WHAT TO PRODUCE
The data is to be repeated exactly, with the images removed.

MATERIAL FOR THIS EXERCISE
———

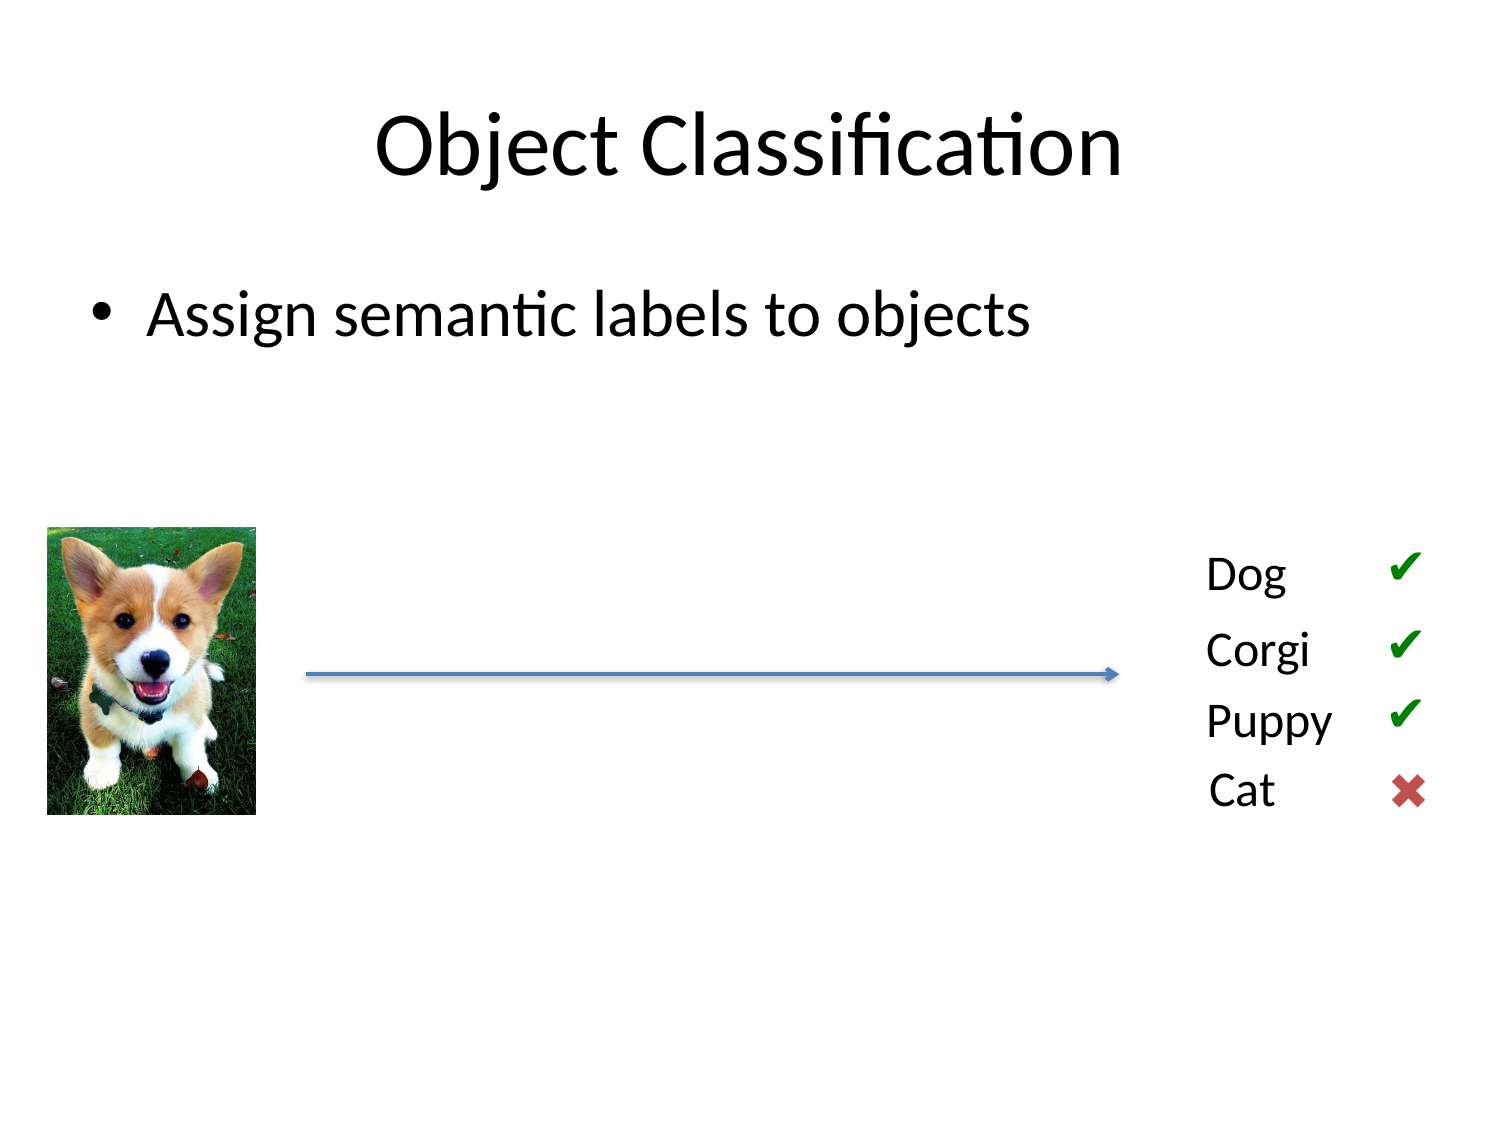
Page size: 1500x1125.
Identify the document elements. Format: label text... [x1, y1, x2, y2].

text_box Puppy [1191, 679, 1370, 755]
picture [46, 526, 256, 815]
list Assign semantic labels to objects [75, 262, 1425, 406]
text_box Corgi [1191, 608, 1370, 679]
text_box Dog [1191, 532, 1420, 608]
text_box ✔ [1370, 527, 1482, 602]
text_box ✔ [1370, 674, 1482, 749]
text_box Cat [1194, 748, 1423, 824]
title Object Classification [75, 45, 1425, 233]
text_box ✖ [1373, 752, 1485, 827]
text_box ✔ [1370, 604, 1482, 674]
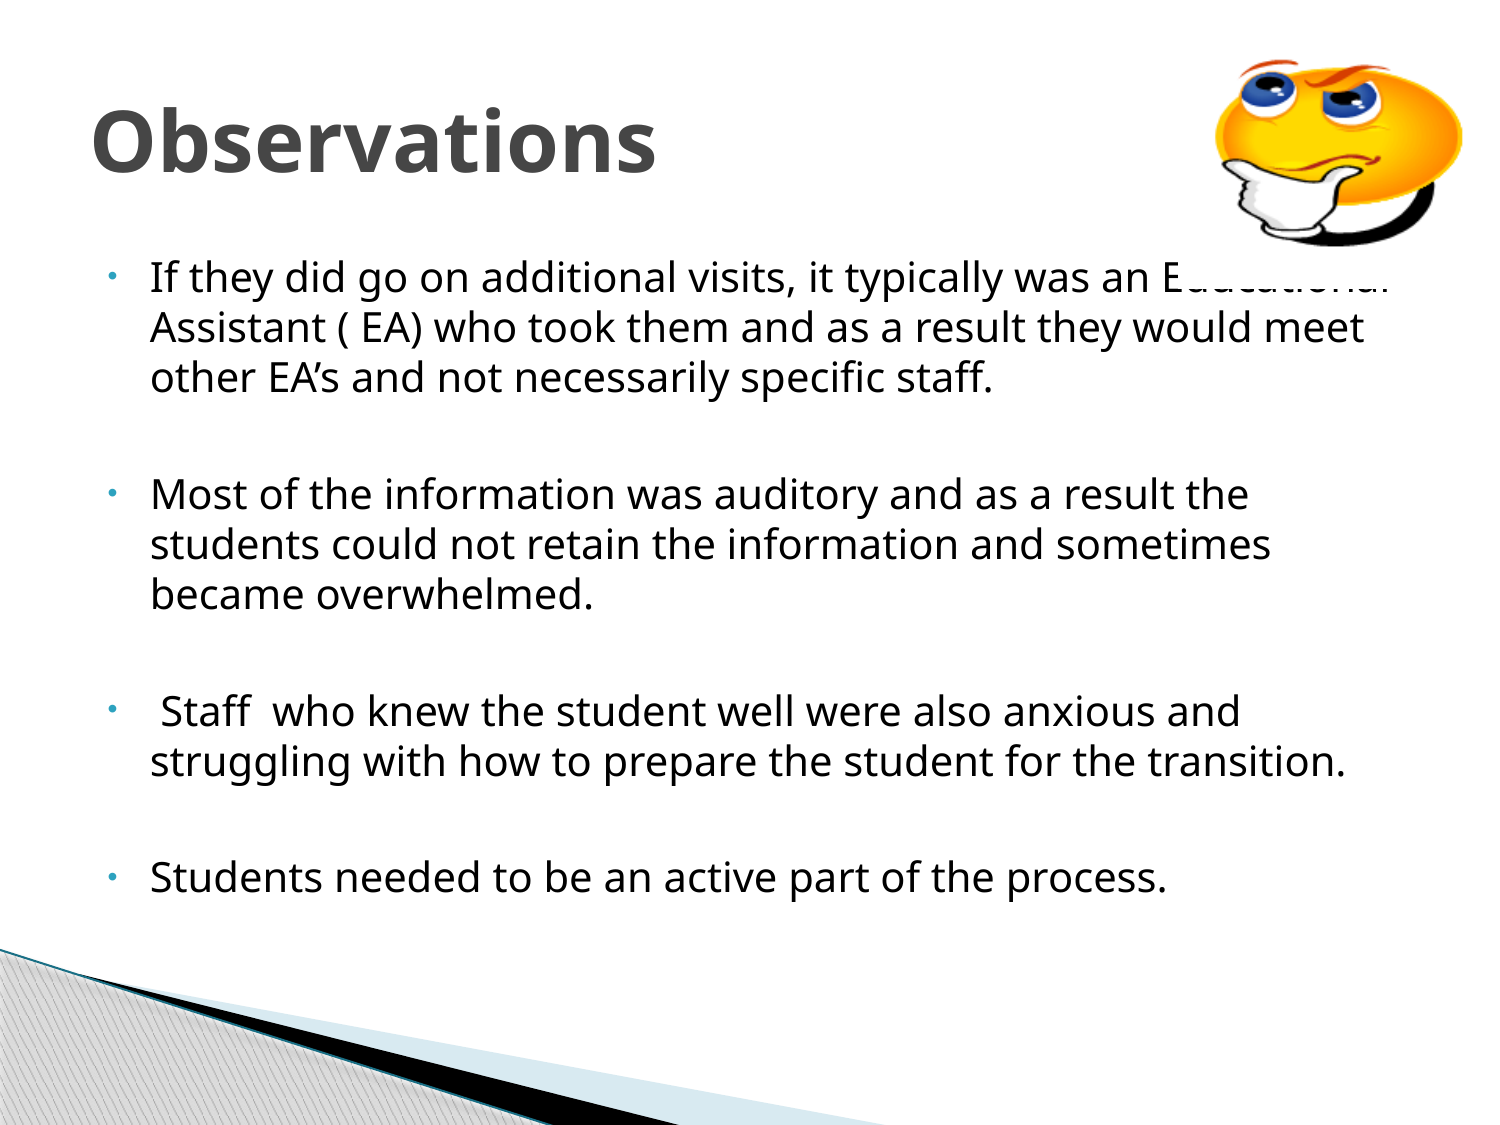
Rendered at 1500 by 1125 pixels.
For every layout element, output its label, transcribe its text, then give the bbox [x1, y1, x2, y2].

picture [1177, 24, 1500, 290]
list If they did go on additional visits, it typically was an Educational Assistant ( EA) who took them and as a result they would meet other EA’s and not necessarily specific staff. Most of the information was auditory and as a result the students could not retain the information and sometimes became overwhelmed. Staff who knew the student well were also anxious and struggling with how to prepare the student for the transition. Students needed to be an active part of the process. [75, 243, 1425, 986]
title Observations [75, 45, 1171, 233]
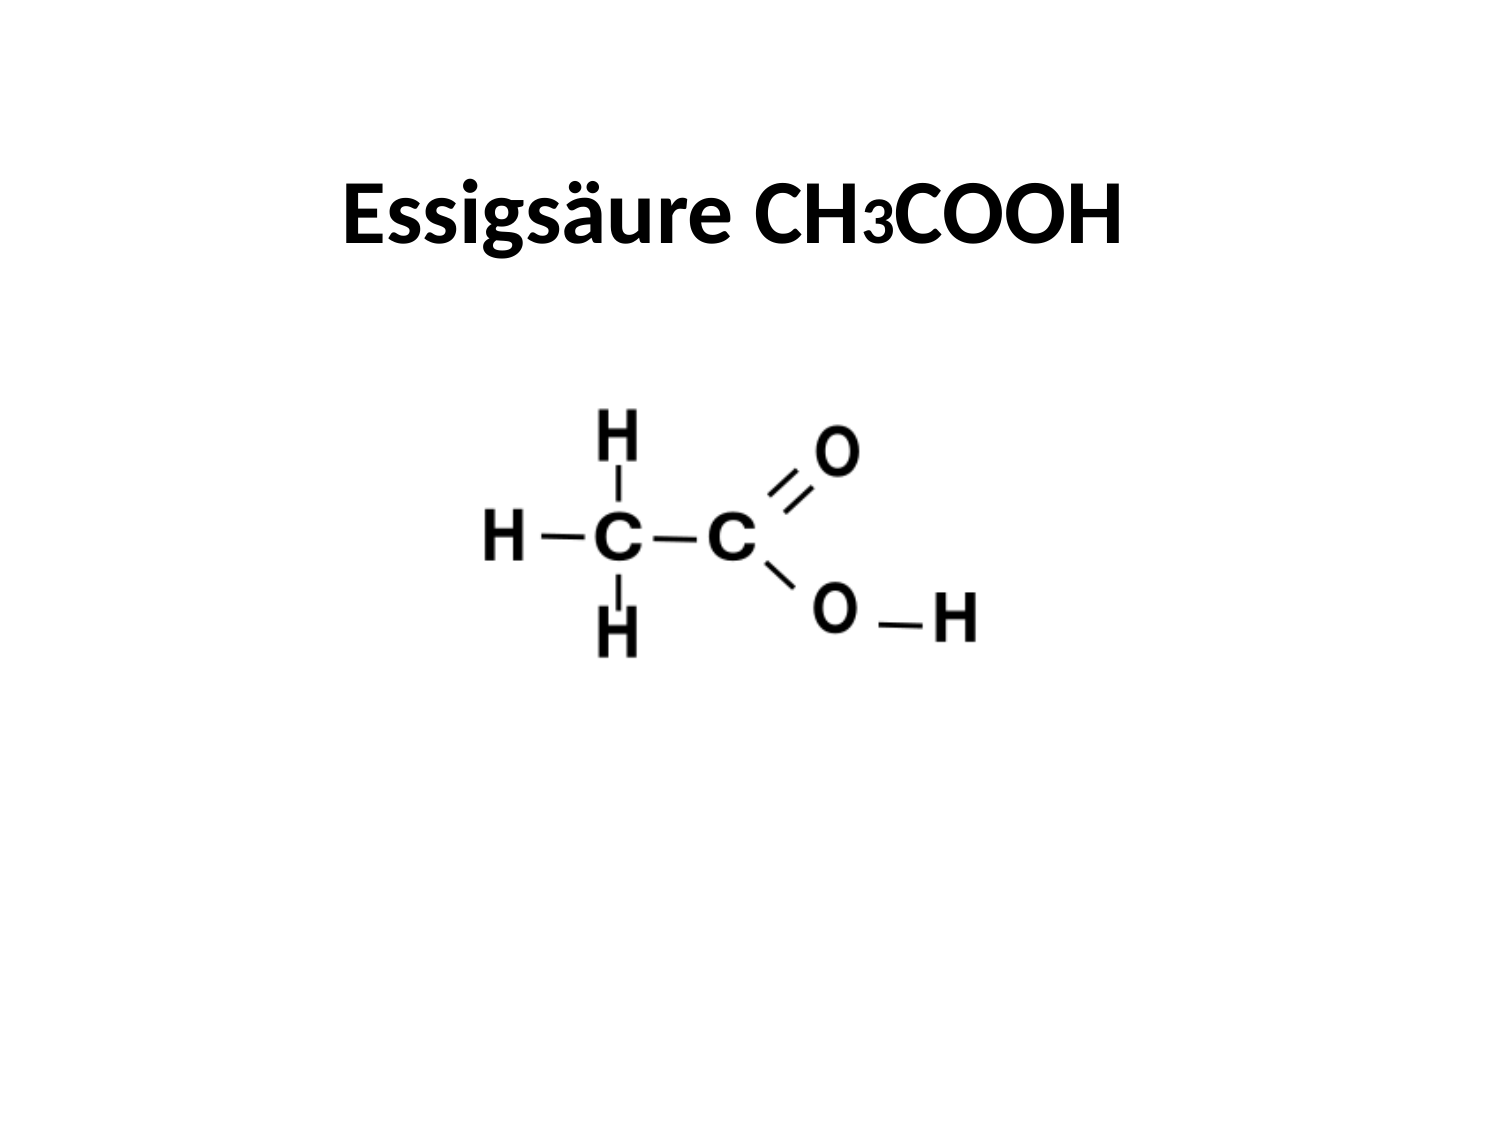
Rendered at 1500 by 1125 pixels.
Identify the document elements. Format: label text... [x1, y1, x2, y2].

———

ANSWER BOX
Page size: 1500x1125.
Identify the document elements. Format: label text... [x1, y1, x2, y2].

text_box Puppy [1191, 679, 1370, 755]
picture [46, 526, 256, 815]
list Assign semantic labels to objects [75, 262, 1425, 406]
text_box Corgi [1191, 608, 1370, 679]
text_box Dog [1191, 532, 1420, 608]
text_box ✔ [1370, 527, 1482, 602]
text_box ✔ [1370, 674, 1482, 749]
text_box Cat [1194, 748, 1423, 824]
title Object Classification [75, 45, 1425, 233]
text_box ✖ [1373, 752, 1485, 827]
text_box ✔ [1370, 604, 1482, 674]
Rendered at 1500 by 1125 pixels.
For every layout element, output its label, transcribe its text, then give the bbox [x1, y1, x2, y2].

picture [1177, 24, 1500, 290]
list If they did go on additional visits, it typically was an Educational Assistant ( EA) who took them and as a result they would meet other EA’s and not necessarily specific staff. Most of the information was auditory and as a result the students could not retain the information and sometimes became overwhelmed. Staff who knew the student well were also anxious and struggling with how to prepare the student for the transition. Students needed to be an active part of the process. [75, 243, 1425, 986]
title Observations [75, 45, 1171, 233]
Rendered at 1500 by 1125 pixels.
Identify the document elements. Format: label text... [x1, y1, x2, y2].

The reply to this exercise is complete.